Repeat only the lines below from the one containing "enorme sociale kloof tussen deze beide" through the one containing "ligt bij de poort en heeft honger. De", inclusive, exactly as written.

-- Opening Marker --

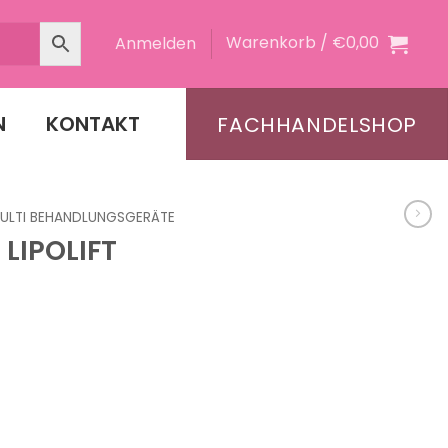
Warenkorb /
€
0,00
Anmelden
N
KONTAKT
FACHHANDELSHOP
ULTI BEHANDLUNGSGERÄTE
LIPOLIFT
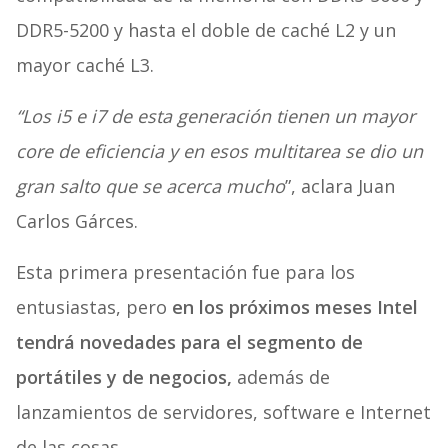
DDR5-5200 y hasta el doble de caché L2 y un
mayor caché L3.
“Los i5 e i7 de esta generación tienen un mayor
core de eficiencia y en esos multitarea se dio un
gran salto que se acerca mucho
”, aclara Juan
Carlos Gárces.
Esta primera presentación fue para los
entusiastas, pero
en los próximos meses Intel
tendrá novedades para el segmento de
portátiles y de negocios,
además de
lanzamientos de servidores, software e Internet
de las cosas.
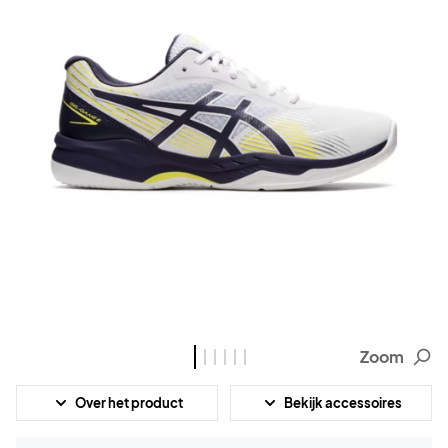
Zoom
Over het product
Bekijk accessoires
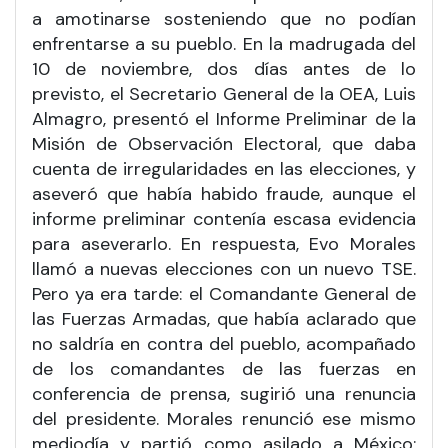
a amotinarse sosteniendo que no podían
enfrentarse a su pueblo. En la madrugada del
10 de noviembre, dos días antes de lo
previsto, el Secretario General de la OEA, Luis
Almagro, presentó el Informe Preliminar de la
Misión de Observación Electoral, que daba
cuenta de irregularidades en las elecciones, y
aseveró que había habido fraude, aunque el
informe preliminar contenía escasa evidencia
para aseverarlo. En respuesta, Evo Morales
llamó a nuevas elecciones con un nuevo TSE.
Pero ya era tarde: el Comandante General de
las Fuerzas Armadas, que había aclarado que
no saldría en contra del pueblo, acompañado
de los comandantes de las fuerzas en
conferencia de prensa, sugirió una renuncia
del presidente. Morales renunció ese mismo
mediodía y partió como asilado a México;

-- Closing Marker --
-- Opening Marker --

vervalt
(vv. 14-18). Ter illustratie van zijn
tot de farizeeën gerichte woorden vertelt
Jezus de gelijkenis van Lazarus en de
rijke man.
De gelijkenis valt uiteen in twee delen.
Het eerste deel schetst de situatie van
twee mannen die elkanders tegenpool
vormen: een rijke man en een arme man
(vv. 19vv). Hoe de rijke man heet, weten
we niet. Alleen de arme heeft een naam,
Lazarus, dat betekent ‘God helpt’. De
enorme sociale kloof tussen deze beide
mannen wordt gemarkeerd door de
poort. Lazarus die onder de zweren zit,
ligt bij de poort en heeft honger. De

-- Closing Marker --

-- ANSWER TO THE PROBLEM --
enorme sociale kloof tussen deze beide
mannen wordt gemarkeerd door de
poort. Lazarus die onder de zweren zit,
ligt bij de poort en heeft honger. De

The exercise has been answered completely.